■ **TASK STATEMENT**:
Print the records again, matching each line exactly.

■ **PROVIDED ENTRIES**:
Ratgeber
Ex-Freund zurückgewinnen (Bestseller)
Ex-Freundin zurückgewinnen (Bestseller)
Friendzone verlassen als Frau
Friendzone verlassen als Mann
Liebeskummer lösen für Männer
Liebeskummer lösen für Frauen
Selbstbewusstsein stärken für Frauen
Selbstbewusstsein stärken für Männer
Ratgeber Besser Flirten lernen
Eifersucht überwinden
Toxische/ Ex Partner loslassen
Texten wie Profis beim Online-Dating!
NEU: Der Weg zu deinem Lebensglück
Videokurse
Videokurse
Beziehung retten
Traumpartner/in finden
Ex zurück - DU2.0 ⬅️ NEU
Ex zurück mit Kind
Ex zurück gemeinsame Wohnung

■ **PROBLEM SOLUTION**:
Ratgeber
Ex-Freund zurückgewinnen (Bestseller)
Ex-Freundin zurückgewinnen (Bestseller)
Friendzone verlassen als Frau
Friendzone verlassen als Mann
Liebeskummer lösen für Männer
Liebeskummer lösen für Frauen
Selbstbewusstsein stärken für Frauen
Selbstbewusstsein stärken für Männer
Ratgeber Besser Flirten lernen
Eifersucht überwinden
Toxische/ Ex Partner loslassen
Texten wie Profis beim Online-Dating!
NEU: Der Weg zu deinem Lebensglück
Videokurse
Videokurse
Beziehung retten
Traumpartner/in finden
Ex zurück - DU2.0 ⬅️ NEU
Ex zurück mit Kind
Ex zurück gemeinsame Wohnung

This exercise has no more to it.